Working in health and care for over ten years now, I previously worked for a private company for mental health and learning difficulties. This gave me the experience of dealing with challenging situations and patients with complex needs. Eventually it was time for a new challenge and something that fitted in more around my family life, so I started my role within the NHS at Wrightington Hospital.

What’s the most rewarding thing about nursing?
Showing people compassion when they need it the most and helping them when they can be at their lowest.

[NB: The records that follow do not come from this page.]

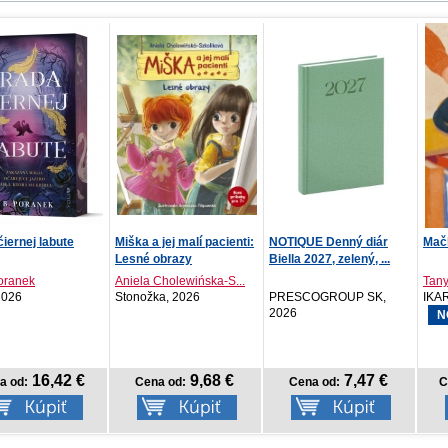
 jej malí pacienti:
NOTIQUE Denný diár
Mačkári
Levi
obrazy
Biella 2027, zelený, ...
 Cholewińska-S...
Tanya Guerrero
Gyu
ka, 2026
PRESCOGROUP SK,
IKAR, 2026
Crew
2026
NOVINKA
N
9,68 €
7,47 €
14,18 €
na od:
Cena od:
Cena od:
C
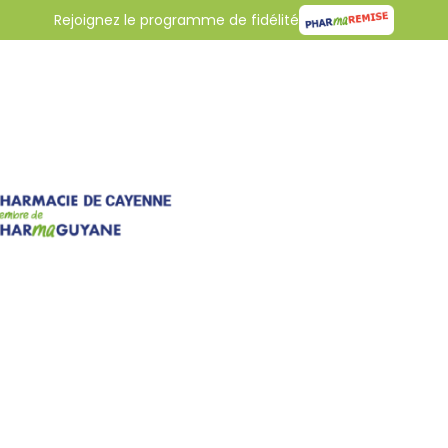
Rejoignez le programme de fidélité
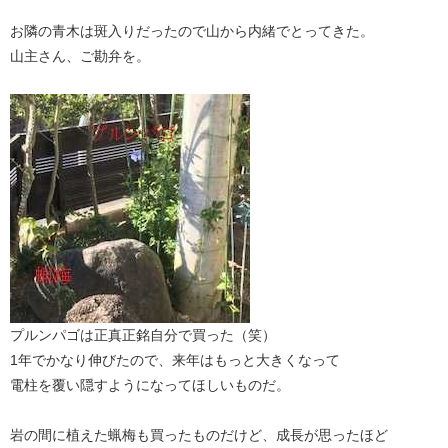
お隣の青木は斑入りだったので山から内緒でとってきた。
山主さん、ご勘弁を。
プルンパゴは正真正銘自分で買った（笑）
1年でかなり伸びたので、来年はもっと大きくなって
電柱を覆い隠すようになってほしいものだ。
岩の間に植えた蝋梅も買ったものだけど、成長が思ったほど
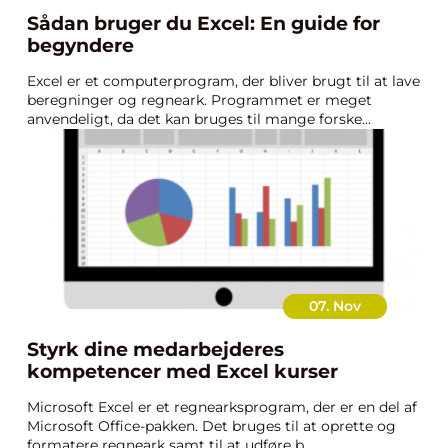
Sådan bruger du Excel: En guide for
begyndere
Excel er et computerprogram, der bliver brugt til at lave
beregninger og regneark. Programmet er meget
anvendeligt, da det kan bruges til mange forske...
07. Nov
Styrk dine medarbejderes
kompetencer med Excel kurser
Microsoft Excel er et regnearksprogram, der er en del af
Microsoft Office-pakken. Det bruges til at oprette og
formatere regneark samt til at udføre b...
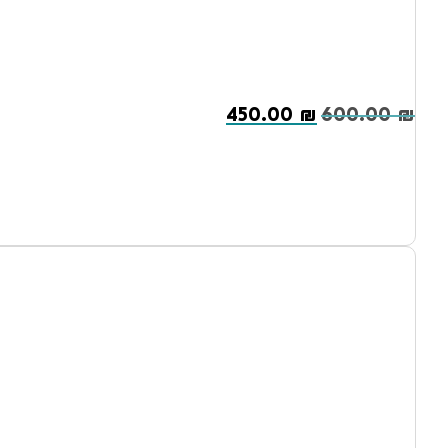
450.00
₪
600.00
₪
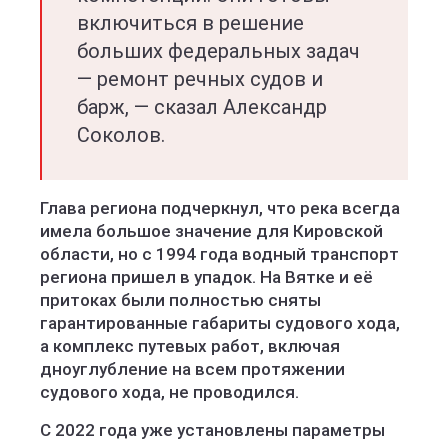
включиться в решение
больших федеральных задач
— ремонт речных судов и
барж, — сказал Александр
Соколов.
Глава региона подчеркнул, что река всегда
имела большое значение для Кировской
области, но с 1994 года водный транспорт
региона пришел в упадок. На Вятке и её
притоках были полностью сняты
гарантированные габариты судового хода,
а комплекс путевых работ, включая
дноуглубление на всем протяжении
судового хода, не проводился.
С 2022 года уже установлены параметры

How’s being a nurse during a pandemic? Was that something you ever thought you’d experience?
I have always been aware that there was a possibility something like this could happen one day, but not on this sort of scale. I have been proud to work as part of this special team and to play my part. It has not been easy with family commitments and not knowing how long it might go on for.

 

Aimee Byrne, Auxiliary Nurse at Wrightington, Wigan and Leigh NHS Foundation Trust – Future daughter-in-law of Stock Controller Alison Lamb

Can you tell us about what you do?
I am an auxiliary nurse on the Astley ward at Wrightington, Wigan and Leigh (WWL) NHS Foundation Trust. I work under a registered nurse to ensure the patients in our care are well looked after and have all the correct treatment they need. I have been doing my role for 7 years.

How did you find the process of becoming a nurse?
When I left school I went to college to study public services for 2 years. I knew I wanted to work in healthcare but wasn't quite sure which route to take, so I thought this was a good step for me. I decided to go for an interview which I found quite simple after having researched the hospital’s policies and job role.

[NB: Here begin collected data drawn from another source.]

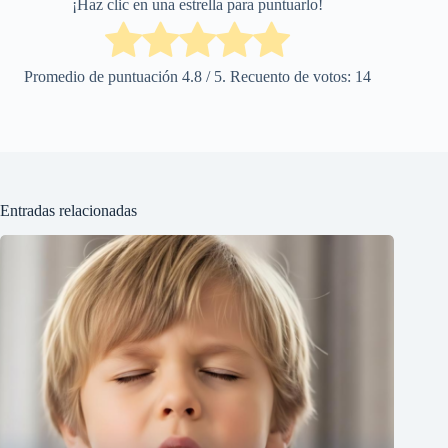
¡Haz clic en una estrella para puntuarlo!
Promedio de puntuación
4.8
/ 5. Recuento de votos:
14
Entradas relacionadas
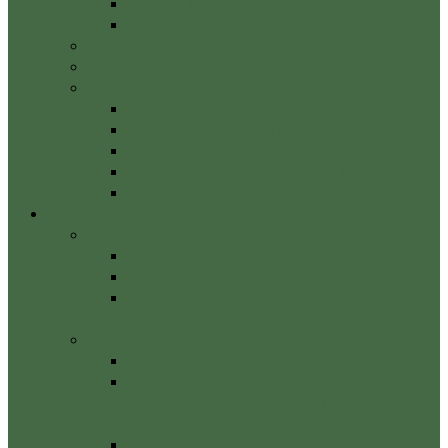
Migrén kezelés – a fejfájás ellen
Talpmasszázs az Életerő Stúdióban
IASTM – Eszközös fascia kezelés Budapesten
FDM – Fascia manuális kezelése
Gerinc szerviz
Derékfájdalom, lumbágó, ischiász kezelés
Nyakfájdalom, nyaki sérv kezelése
Hátfájás, porckorongsérv kezelése
Gerincferdülés – Scoliosis – kezelése:
Gerincnyújtó pad terápia
Tanfolyamok
E-learning masszázstanfolyamok
Sikeres masszőr – mentor program
Online Svédmasszázs alaptanfolyam
Online Svédmasszázs tanfolyam alap +
haladó egyben
Tantermi képzések (blended learning)
Svédmasszázs alaptanfolyam
Svédmasszázs tanfolyam – Alaptanfolyam
+ haladó tanfolyam egyben (Munkára
felkészítő)
Talpmasszázs tanfolyam alap + haladó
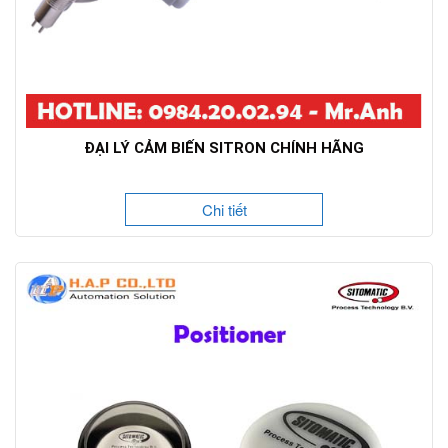
ĐẠI LÝ CẢM BIẾN SITRON CHÍNH HÃNG
Chi tiết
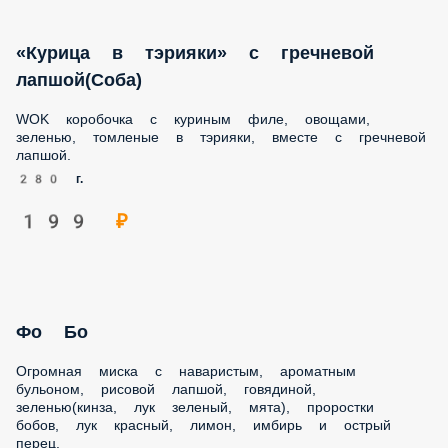
лапшой(Соба)
WOK коробочка с куриным филе, овощами, зеленью,
томленые в тэрияки, вместе с гречневой лапшой.
280 г.
199 ₽
Фо Бо
Огромная миска с наваристым, ароматным бульоном,
рисовой лапшой, говядиной, зеленью(кинза, лук зеленый,
мята), проростки бобов, лук красный, лимон, имбирь и
острый перец.
850 мл.
149 ₽
179 ₽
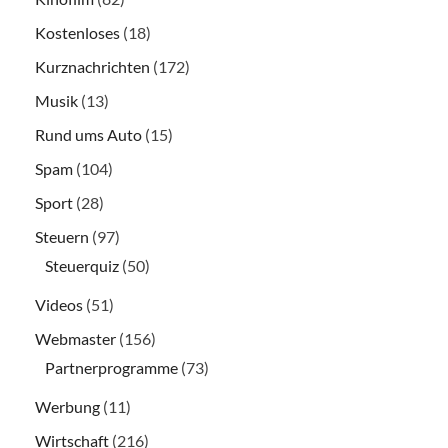
Kostenloses
(18)
Kurznachrichten
(172)
Musik
(13)
Rund ums Auto
(15)
Spam
(104)
Sport
(28)
Steuern
(97)
Steuerquiz
(50)
Videos
(51)
Webmaster
(156)
Partnerprogramme
(73)
Werbung
(11)
Wirtschaft
(216)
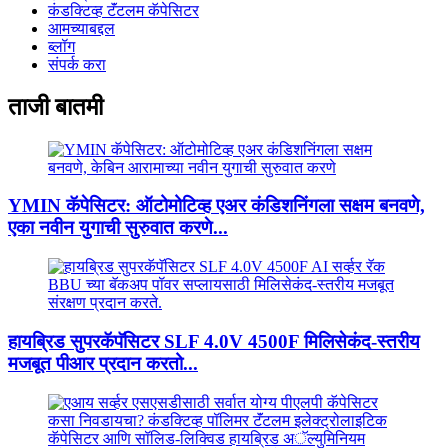
कंडक्टिव्ह टॅंटलम कॅपेसिटर
आमच्याबद्दल
ब्लॉग
संपर्क करा
ताजी बातमी
YMIN कॅपेसिटर: ऑटोमोटिव्ह एअर कंडिशनिंगला सक्षम बनवणे,
एका नवीन युगाची सुरुवात करणे...
हायब्रिड सुपरकॅपॅसिटर SLF 4.0V 4500F मिलिसेकंद-स्तरीय
मजबूत पीआर प्रदान करतो...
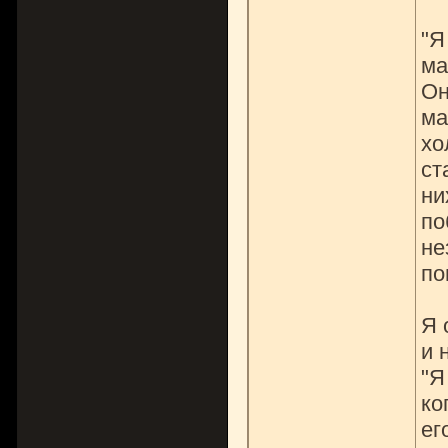
"Я
ма
Он
ма
хо
ст
ни
по
не
по
Я 
и 
"Я
ко
ег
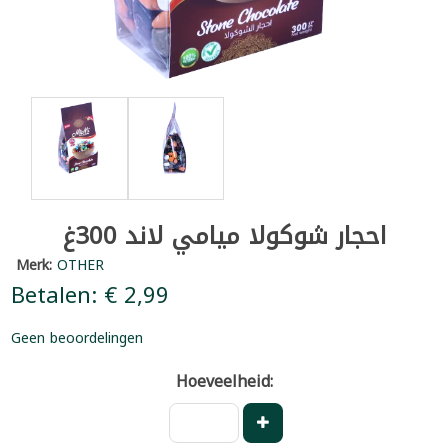
احجار شوكولا ميامي لاند 300غ
Merk:
OTHER
Betalen: € 2,99
Geen beoordelingen
Hoeveelheid:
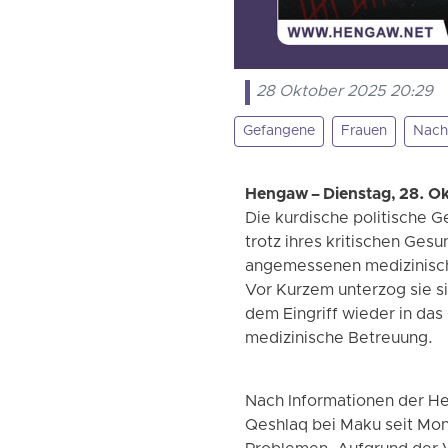
28 Oktober 2025 20:29
Gefangene
Frauen
Nach
Hengaw – Dienstag, 28. O
Die kurdische politische G
trotz ihres kritischen Ges
angemessenen medizinisc
Vor Kurzem unterzog sie s
dem Eingriff wieder in da
medizinische Betreuung.
Nach Informationen der He
Qeshlaq bei Maku seit Mo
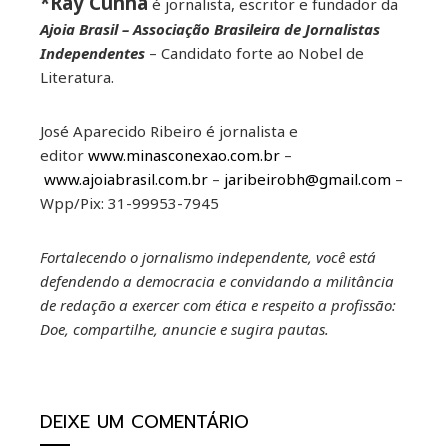
*Ray Cunha
é jornalista, escritor e fundador da
Ajoia Brasil – Associação Brasileira de Jornalistas
Independentes
– Candidato forte ao Nobel de
Literatura.
José Aparecido Ribeiro é jornalista e
editor
www.minasconexao.com.br
–
www.ajoiabrasil.com.br
–
jaribeirobh@gmail.com
–
Wpp/Pix: 31-99953-7945
Fortalecendo o jornalismo independente, você está
defendendo a democracia e convidando a militância
de redação a exercer com ética e respeito a profissão:
Doe, compartilhe, anuncie e sugira pautas.
DEIXE UM COMENTÁRIO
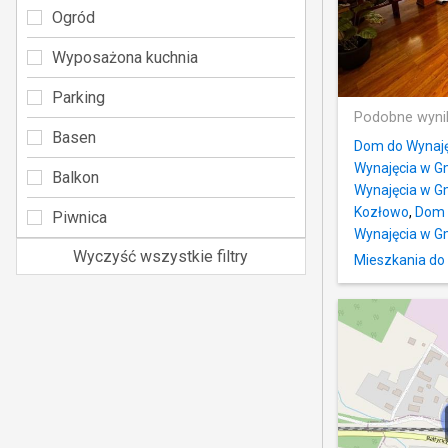
Ogród
Wyposażona kuchnia
Parking
Podobne wyni
Basen
Dom do Wynaję
Wynajęcia w 
Balkon
Wynajęcia w G
Kozłowo
,
Dom 
Piwnica
Wynajęcia w G
Wyczyść wszystkie filtry
Mieszkania do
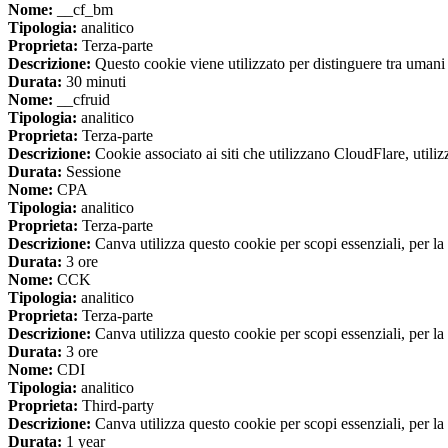
Nome:
__cf_bm
Tipologia:
analitico
Proprieta:
Terza-parte
Descrizione:
Questo cookie viene utilizzato per distinguere tra umani e 
Durata:
30 minuti
Nome:
__cfruid
Tipologia:
analitico
Proprieta:
Terza-parte
Descrizione:
Cookie associato ai siti che utilizzano CloudFlare, utilizza
Durata:
Sessione
Nome:
CPA
Tipologia:
analitico
Proprieta:
Terza-parte
Descrizione:
Canva utilizza questo cookie per scopi essenziali, per la 
Durata:
3 ore
Nome:
CCK
Tipologia:
analitico
Proprieta:
Terza-parte
Descrizione:
Canva utilizza questo cookie per scopi essenziali, per la 
Durata:
3 ore
Nome:
CDI
Tipologia:
analitico
Proprieta:
Third-party
Descrizione:
Canva utilizza questo cookie per scopi essenziali, per la 
Durata:
1 year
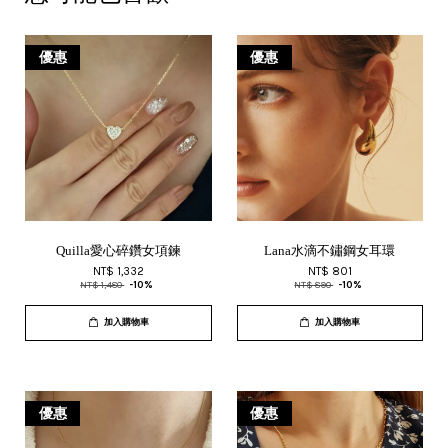
優惠
優惠
Quilla愛心碎鑽女項鍊
Lana水滴不鏽鋼女耳環
NT$ 1,332
NT$ 801
NT$ 1,480
-10%
NT$ 890
-10%
加入購物車
加入購物車
優惠
優惠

What’s the story behind you becoming a nurse?
Coming towards the end of college, my late great grandad became poorly and lived with us in my family home where we looked after him and helped him with his every day needs. Once he had passed I knew I wanted to carry on giving support and help to people who needed it. This is when I went into home care. I did that for 1 year and then got a job at WWL. I was very nervous and scared as I knew it would be completely different to what I have previously done. 7 years on I am still here on an amazing ward learning something new every day. I am glad I chose this path to go down.

What’s the most rewarding thing about nursing?
Since I have been at WWL everything about nursing is rewarding but the most rewarding thing to me is seeing the smile on a patient’s face and them knowing they are in a safe and comfortable place.

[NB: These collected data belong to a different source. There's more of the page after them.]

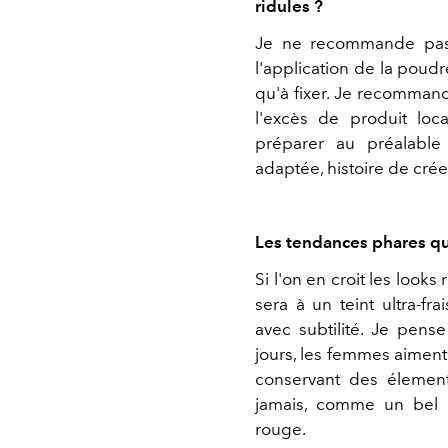
ridules ?
Je ne recommande pas
l'application de la poudre
qu'à fixer. Je recommand
l'excès de produit loca
préparer au préalable
adaptée, histoire de crée
Les tendances phares qu
Si l'on en croit les look
sera à un teint ultra-fra
avec subtilité. Je pens
jours, les femmes aiment
conservant des élemen
jamais, comme un bel 
rouge.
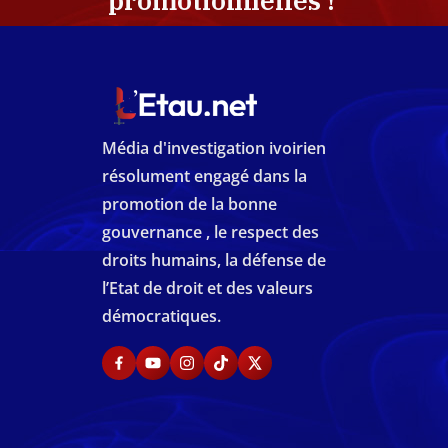
promotionnelles !
Média d'investigation ivoirien
résolument engagé dans la
promotion de la bonne
gouvernance , le respect des
droits humains, la défense de
l’Etat de droit et des valeurs
démocratiques.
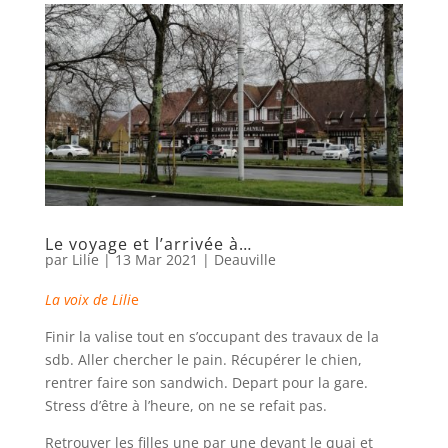
Le voyage et l’arrivée à…
par
Lilie
|
13 Mar 2021
|
Deauville
La voix de Lili
e
Finir la valise tout en s’occupant des travaux de la
sdb. Aller chercher le pain. Récupérer le chien,
rentrer faire son sandwich. Depart pour la gare.
Stress d’être à l’heure, on ne se refait pas.
Retrouver les filles une par une devant le quai et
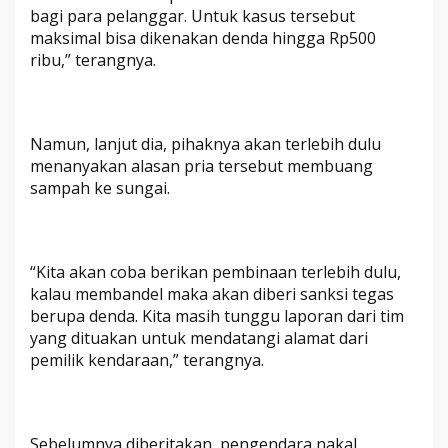
bagi para pelanggar. Untuk kasus tersebut
maksimal bisa dikenakan denda hingga Rp500
ribu,” terangnya.
Namun, lanjut dia, pihaknya akan terlebih dulu
menanyakan alasan pria tersebut membuang
sampah ke sungai.
“Kita akan coba berikan pembinaan terlebih dulu,
kalau membandel maka akan diberi sanksi tegas
berupa denda. Kita masih tunggu laporan dari tim
yang dituakan untuk mendatangi alamat dari
pemilik kendaraan,” terangnya.
Sebelumnya diberitakan, pengendara nakal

How’s being a nurse during a pandemic? Was that something you ever thought you’d experience?
Being thrown in at the deep end with no one experiencing anything like what's happening is very scary. There has been days where I drive to work and could cry thinking about the safety of myself, friends and family. Every shift when we work we put our PPE on and you can't help but feel scared and frightened inside, but I put a brave face on hold back the tears and provide the best care I can give to the patients that are scared for their lives. I never in a million years thought anything like this would happen. You hear about stuff happening and you never think it would come to your area and you’ll be working within in it. I am so thankful for the amazing people I work with on Astley ward as we are a team and support each other when we are scared as no one knows what's to expect from one day to another.